Despite these impressive numbers, Jerome B. Meites, OCR Chief Regional Counsel for Region V (which covers Illinois, Indiana, Michigan, Minnesota, Ohio, and Wisconsin), made an announcement on June 12, 2014, at an American Bar Association conference in Chicago that the past 12 months of enforcement will likely pale in comparison to the next 12 months. “Knowing what’s in the pipeline, I suspect that that number will be low compared to what’s coming up,” Meites said. He noted that based on prior comments by leaders at OCR, the office has signaled an increasing desire to send strong messages through “high-impact cases.”
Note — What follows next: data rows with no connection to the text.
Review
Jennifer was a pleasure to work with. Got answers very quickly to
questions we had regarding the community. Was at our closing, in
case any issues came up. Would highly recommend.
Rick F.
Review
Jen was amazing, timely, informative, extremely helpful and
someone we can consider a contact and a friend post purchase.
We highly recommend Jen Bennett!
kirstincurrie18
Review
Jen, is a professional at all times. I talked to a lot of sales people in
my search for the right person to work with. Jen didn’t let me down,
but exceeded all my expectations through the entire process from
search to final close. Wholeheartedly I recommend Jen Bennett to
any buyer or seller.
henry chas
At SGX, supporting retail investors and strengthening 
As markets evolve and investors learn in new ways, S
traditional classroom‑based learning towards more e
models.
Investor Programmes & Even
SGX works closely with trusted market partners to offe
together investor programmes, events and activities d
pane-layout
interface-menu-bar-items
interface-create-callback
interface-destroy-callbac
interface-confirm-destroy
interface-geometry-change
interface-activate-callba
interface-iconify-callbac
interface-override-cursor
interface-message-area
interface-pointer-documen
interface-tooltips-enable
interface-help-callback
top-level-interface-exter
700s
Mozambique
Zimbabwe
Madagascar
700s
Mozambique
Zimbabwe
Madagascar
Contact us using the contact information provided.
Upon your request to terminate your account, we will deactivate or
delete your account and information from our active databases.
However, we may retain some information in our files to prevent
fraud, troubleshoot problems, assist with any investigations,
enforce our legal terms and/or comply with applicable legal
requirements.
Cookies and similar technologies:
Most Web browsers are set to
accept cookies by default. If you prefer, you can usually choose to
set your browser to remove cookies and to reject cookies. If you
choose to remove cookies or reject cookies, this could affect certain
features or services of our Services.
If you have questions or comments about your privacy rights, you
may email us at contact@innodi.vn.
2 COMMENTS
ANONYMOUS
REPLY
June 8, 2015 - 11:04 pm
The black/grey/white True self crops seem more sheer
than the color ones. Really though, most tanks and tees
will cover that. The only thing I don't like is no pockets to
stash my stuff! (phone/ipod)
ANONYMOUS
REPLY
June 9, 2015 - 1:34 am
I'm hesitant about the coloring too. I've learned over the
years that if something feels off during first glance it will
Consistent with prior statements from OCR, Meites notes that “portable media is the bane of existence for covered entities” and “causes a number of the complaints that OCR deals with.” He also emphasized that the failure to perform a comprehensive risk analysis has factored into most of the cases where breaches actually resulted in financial settlements. “You have to think carefully about what a risk analysis involves, and it can’t just be the obvious,” he said. “Everywhere in your system [PHI] is used, you have to think about how to protect it.”

As OCR moves towards the next round of HIPAA Audits, covered entities and business associates alike need to ensure that they are conducting appropriate comprehensive risk analyses and following the privacy and security standards set forth in HIPAA and HITECH.